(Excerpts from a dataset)
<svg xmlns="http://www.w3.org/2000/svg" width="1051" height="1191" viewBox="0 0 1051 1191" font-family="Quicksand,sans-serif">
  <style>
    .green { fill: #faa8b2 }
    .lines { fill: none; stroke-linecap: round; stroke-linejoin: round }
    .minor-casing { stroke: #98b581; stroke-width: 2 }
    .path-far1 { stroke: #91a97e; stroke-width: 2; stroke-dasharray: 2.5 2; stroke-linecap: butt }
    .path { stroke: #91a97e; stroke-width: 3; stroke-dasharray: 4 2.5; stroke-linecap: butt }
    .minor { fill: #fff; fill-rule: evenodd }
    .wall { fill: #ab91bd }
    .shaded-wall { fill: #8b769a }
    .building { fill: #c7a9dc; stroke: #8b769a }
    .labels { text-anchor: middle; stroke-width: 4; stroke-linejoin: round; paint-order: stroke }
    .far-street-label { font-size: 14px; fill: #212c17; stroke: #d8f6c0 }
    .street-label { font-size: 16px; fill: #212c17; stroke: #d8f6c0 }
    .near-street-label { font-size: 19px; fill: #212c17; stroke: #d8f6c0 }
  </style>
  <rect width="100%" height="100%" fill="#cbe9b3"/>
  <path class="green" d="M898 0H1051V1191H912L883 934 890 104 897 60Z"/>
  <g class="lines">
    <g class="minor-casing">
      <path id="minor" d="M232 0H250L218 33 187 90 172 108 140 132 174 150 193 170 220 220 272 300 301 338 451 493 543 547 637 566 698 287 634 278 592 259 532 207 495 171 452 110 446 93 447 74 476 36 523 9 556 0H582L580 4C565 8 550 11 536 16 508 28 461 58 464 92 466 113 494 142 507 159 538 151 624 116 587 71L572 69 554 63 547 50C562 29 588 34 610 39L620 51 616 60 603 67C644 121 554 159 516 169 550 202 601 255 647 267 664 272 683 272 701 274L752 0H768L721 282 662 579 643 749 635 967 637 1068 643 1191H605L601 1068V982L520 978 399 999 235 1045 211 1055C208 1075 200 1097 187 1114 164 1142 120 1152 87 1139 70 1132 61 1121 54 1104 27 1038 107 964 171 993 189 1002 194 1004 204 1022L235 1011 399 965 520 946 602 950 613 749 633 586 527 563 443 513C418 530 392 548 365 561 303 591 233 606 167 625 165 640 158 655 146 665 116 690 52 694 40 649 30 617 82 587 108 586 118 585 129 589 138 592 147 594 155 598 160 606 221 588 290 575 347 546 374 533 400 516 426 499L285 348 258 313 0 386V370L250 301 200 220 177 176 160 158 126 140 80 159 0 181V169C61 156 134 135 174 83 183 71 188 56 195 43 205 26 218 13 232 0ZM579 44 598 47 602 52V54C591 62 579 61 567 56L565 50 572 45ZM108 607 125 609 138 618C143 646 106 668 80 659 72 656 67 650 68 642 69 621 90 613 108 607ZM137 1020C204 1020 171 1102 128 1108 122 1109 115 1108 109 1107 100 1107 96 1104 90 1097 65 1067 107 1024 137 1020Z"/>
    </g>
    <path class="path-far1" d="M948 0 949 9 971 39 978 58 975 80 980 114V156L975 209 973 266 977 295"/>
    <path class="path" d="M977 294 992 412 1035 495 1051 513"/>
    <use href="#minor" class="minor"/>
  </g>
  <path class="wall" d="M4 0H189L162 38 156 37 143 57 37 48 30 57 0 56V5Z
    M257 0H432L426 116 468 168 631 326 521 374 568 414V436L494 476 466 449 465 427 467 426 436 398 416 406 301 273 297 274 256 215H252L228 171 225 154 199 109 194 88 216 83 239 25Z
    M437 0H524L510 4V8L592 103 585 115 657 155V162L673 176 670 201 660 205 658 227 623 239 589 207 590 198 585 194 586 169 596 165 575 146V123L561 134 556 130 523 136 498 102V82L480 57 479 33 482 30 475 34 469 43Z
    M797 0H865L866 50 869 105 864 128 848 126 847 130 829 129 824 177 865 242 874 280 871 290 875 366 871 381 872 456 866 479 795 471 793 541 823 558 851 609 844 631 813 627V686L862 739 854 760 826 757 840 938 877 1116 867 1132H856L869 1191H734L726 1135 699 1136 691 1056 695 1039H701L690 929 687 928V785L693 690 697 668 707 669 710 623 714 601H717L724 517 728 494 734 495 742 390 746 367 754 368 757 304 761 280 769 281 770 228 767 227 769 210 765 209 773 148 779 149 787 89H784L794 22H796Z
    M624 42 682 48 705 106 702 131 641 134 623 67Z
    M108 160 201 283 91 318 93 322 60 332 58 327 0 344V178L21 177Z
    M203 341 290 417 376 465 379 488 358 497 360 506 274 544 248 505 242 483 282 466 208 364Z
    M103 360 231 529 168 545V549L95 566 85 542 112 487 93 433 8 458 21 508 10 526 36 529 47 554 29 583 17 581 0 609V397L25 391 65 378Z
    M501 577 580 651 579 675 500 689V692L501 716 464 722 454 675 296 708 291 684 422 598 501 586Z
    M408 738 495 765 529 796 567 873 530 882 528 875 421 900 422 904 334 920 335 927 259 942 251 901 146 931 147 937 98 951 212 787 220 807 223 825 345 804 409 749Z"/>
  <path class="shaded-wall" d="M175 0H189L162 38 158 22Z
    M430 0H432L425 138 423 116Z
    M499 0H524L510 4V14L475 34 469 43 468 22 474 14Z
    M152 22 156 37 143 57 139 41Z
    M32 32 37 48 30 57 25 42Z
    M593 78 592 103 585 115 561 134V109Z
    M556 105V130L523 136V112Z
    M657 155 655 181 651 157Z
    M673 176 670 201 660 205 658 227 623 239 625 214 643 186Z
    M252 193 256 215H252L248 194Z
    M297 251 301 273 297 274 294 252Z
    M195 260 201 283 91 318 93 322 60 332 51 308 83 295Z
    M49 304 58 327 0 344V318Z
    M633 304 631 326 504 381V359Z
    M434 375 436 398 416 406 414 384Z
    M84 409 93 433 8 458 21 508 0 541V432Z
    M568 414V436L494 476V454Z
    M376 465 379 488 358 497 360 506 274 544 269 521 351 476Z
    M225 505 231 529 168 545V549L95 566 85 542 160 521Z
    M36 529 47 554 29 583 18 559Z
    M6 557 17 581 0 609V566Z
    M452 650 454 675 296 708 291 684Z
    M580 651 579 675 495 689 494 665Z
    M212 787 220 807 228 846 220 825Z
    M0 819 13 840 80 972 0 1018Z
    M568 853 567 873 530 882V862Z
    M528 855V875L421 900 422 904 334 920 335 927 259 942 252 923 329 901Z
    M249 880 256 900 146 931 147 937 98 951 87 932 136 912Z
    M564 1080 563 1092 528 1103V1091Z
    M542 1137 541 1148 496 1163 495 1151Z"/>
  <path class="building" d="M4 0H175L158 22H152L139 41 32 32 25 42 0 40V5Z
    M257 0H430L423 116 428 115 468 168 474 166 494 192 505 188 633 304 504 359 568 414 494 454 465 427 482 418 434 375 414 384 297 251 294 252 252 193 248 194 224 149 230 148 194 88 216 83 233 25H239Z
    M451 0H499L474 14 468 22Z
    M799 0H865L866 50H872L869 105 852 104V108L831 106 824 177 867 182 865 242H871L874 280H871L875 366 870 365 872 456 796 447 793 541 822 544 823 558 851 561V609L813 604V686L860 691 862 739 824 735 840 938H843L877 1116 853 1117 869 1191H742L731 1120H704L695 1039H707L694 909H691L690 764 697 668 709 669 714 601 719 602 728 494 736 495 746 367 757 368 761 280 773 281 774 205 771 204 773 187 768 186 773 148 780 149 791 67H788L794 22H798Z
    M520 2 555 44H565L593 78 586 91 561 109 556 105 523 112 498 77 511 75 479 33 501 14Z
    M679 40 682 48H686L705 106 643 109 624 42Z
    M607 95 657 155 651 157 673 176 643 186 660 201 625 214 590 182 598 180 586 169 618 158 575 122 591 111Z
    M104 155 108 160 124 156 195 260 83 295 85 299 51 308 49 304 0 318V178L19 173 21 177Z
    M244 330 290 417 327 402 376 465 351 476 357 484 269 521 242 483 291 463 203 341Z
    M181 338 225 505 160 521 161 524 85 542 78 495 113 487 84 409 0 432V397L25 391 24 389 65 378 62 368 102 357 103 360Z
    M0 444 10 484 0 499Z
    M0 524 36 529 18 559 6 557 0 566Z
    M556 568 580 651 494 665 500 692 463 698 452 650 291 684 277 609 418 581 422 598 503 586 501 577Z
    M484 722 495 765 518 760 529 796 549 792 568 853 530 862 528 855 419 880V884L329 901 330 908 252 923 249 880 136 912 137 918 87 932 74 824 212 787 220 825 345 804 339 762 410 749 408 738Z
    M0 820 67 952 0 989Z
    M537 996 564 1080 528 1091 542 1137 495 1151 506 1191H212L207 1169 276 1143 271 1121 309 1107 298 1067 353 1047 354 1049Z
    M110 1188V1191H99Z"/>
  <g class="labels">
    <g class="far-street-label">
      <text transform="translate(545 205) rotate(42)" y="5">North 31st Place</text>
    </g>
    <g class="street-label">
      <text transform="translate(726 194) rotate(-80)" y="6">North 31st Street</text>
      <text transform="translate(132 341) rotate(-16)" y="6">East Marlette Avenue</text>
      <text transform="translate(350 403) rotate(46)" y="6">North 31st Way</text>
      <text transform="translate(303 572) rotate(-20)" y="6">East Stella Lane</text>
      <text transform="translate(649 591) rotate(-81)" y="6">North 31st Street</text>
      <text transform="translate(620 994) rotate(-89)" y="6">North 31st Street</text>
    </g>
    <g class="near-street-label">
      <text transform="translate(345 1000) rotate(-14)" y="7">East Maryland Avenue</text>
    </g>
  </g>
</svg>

- **TASK OBJECTIVE**: From the entries, report each line that includes the word "linejoin".

- **YOUR RESPONSE**:
    .lines { fill: none; stroke-linecap: round; stroke-linejoin: round }
    .labels { text-anchor: middle; stroke-width: 4; stroke-linejoin: round; paint-order: stroke }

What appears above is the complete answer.